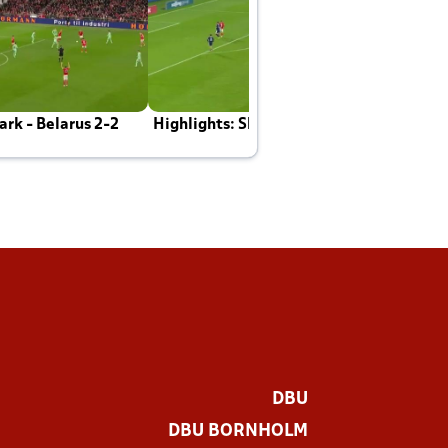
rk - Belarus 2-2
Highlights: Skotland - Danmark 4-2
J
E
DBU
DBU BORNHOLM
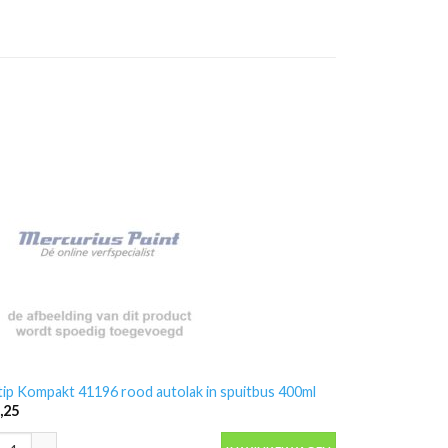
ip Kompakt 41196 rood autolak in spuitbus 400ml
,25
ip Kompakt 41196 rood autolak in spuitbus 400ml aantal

---

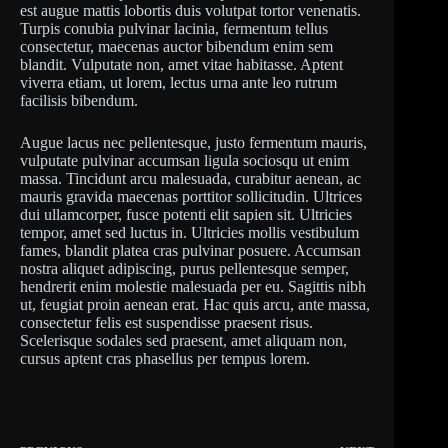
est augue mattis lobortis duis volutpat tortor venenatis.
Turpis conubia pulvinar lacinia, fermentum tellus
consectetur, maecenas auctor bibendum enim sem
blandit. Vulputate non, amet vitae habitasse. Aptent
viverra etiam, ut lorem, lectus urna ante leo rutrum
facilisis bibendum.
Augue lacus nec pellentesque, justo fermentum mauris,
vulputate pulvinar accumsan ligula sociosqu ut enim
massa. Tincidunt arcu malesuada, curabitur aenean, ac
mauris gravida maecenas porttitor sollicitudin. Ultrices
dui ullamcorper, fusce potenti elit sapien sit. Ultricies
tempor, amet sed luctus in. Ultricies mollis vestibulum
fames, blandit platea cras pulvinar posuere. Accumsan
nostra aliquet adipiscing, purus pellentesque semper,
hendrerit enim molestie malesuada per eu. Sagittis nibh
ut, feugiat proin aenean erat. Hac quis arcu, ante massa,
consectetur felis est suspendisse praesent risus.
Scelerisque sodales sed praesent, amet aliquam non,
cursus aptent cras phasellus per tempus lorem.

◆ Exercise ◆
Using the data above, show each line where "ante" occurs.

◆ Your solution ◆
viverra etiam, ut lorem, lectus urna ante leo rutrum
ut, feugiat proin aenean erat. Hac quis arcu, ante massa,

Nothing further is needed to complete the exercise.